March 19--Tigard's Ballot Measure 34-210 is all but officially passed. Over 51 percent of voters chose "yes" in the latest available returns, and the results aren't likely to change.
So any future high-capacity transit project in the city -- whether it's light rail or bus rapid transit -- will have to be approved by Tigard voters.
Or will it?
Advice the Tigard City Council received from City Attorney Tim Ramis Tuesday night indicated that the councilors could get around a public vote if they really wanted, irrespective of how unwise a political move that might be.
The discussion was only about what the city council could do, not about what it should or will do. City councilors are not considering trying to skirt the ballot measure -- in fact, they are thinking about putting another vote on the November ballot in order to get more direction from voters about the future of the Southwest Corridor Plan. Ramis, though, explained to the council what he believes its options are.

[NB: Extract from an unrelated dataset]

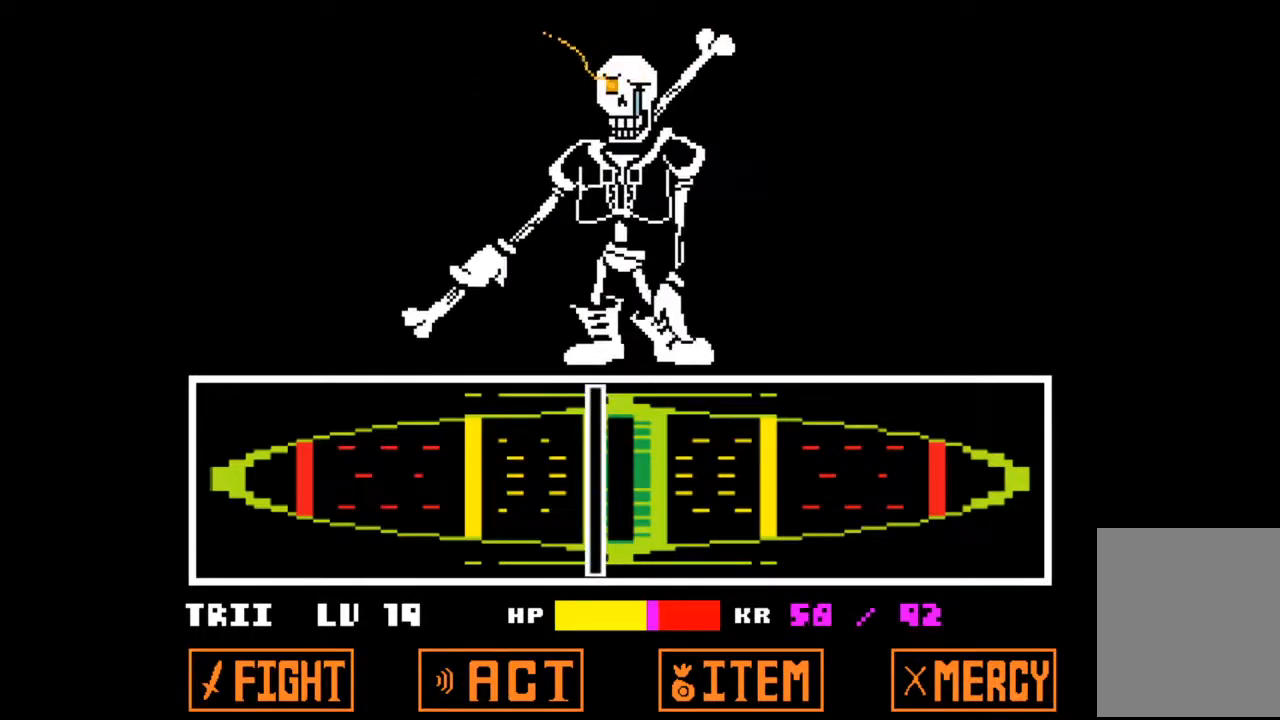
{"keys": [], "events": []}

The measure would amend Tigard's city charter to officially oppose the construction of high-capacity transit projects without voter approval. Ramis said it would also require the city to do two things.

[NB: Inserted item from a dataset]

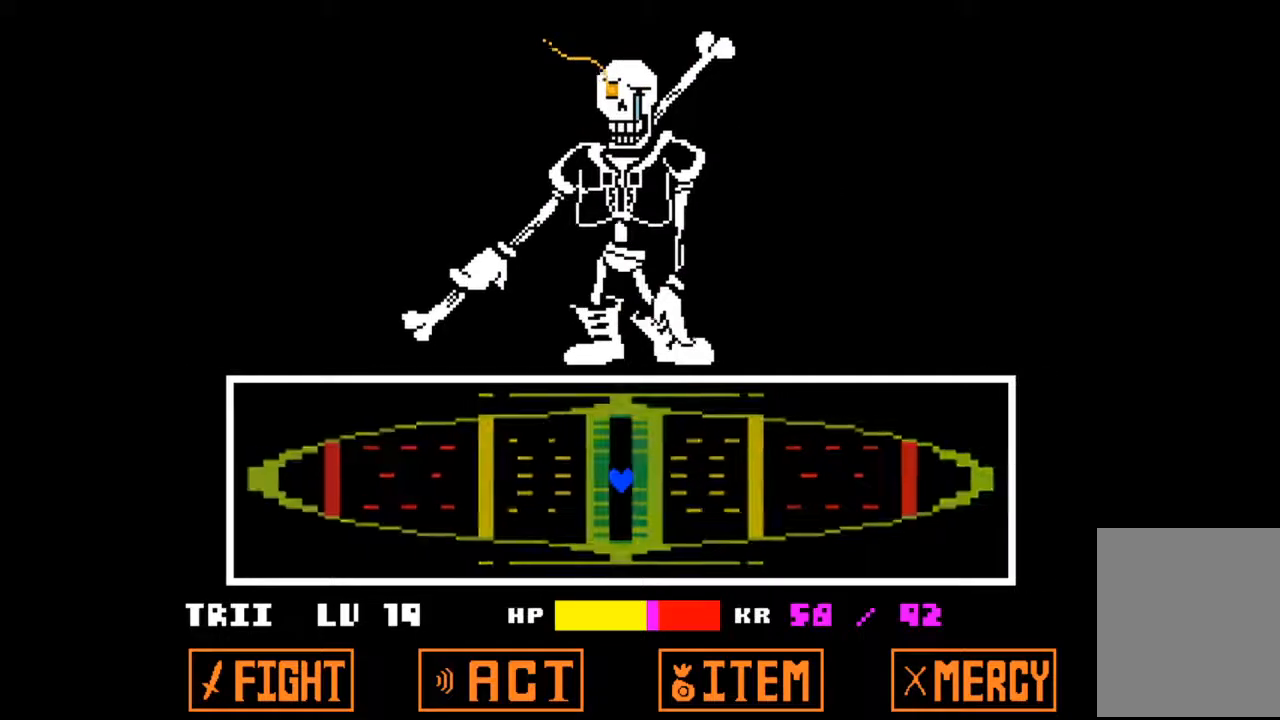
{"keys": [], "events": []}
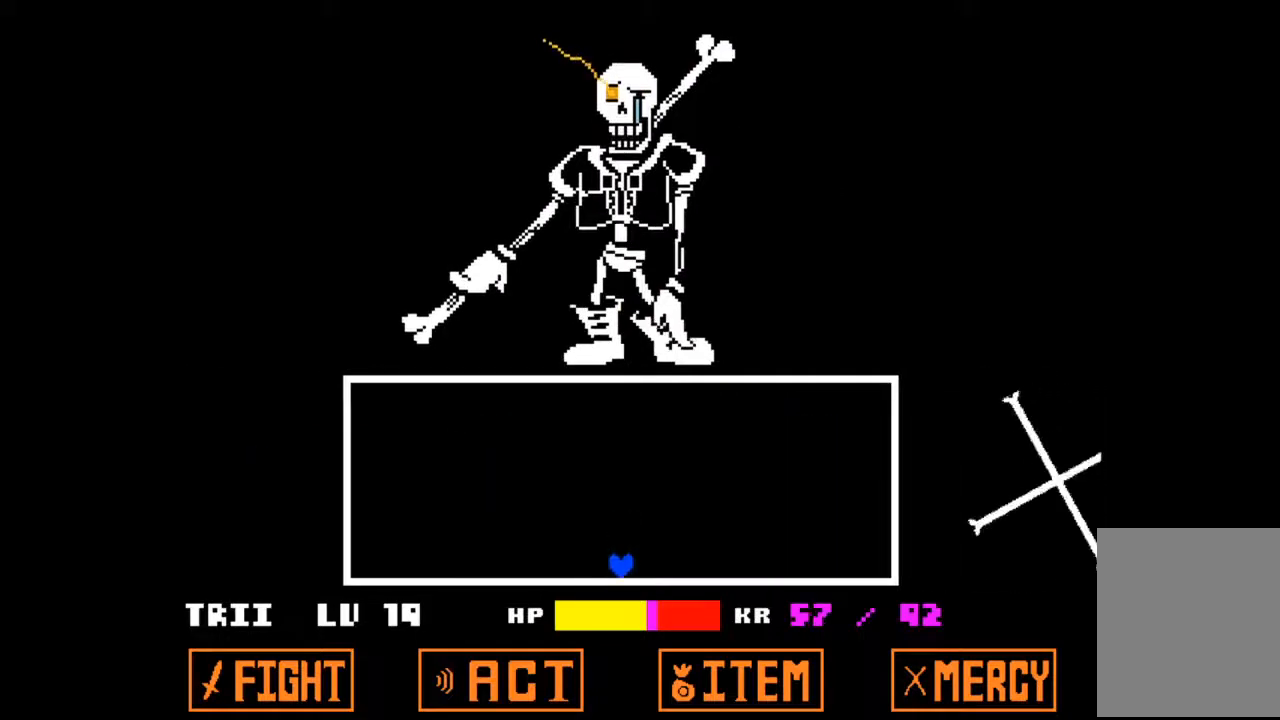
{"keys": [], "events": []}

First, Ramis said, the city would have to annually send a letter to the governor, the Federal Transit Administration, the Oregon Department of Transportation, Washington County, TriMet and Metro, reminding those agencies about its policy opposing the construction of high-capacity transit without voter approval. But the measure doesn't say what else the letter has to contain -- the city is free to add anything it likes to the letter, or send additional letters, Ramis said.
Second, the city would have to hold a public vote before it can amend its comprehensive plan or land-use regulations to accommodate siting of a new high-capacity transit project.
But Ramis and Tigard Community Development Director Kenny Asher said the city would not have to amend its comprehensive plan or land-use regulations in order for construction to begin on a high-capacity transit project.
"You're not required to amend your plan or your regulations," Ramis said, adding that once a project is approved at the regional level, Tigard can impose its existing land-use regulations onto the project.
Another vote would be triggered, however, as a result of a separate ballot measure passed in 2012, if Tigard chose to impose any new fees or taxes to fund a light-rail project. But supporters of the recent ballot measure have worried that the city could get around that requirement, as well.
Ramis emphasized that the city council has the power to interpret the ballot measure.
"You are the initial first arbiter of the meaning of [the ballot measure's] phrases to the extent that they are ambiguous. ... You can adopt an ordinance describing your interpretation," Ramis said.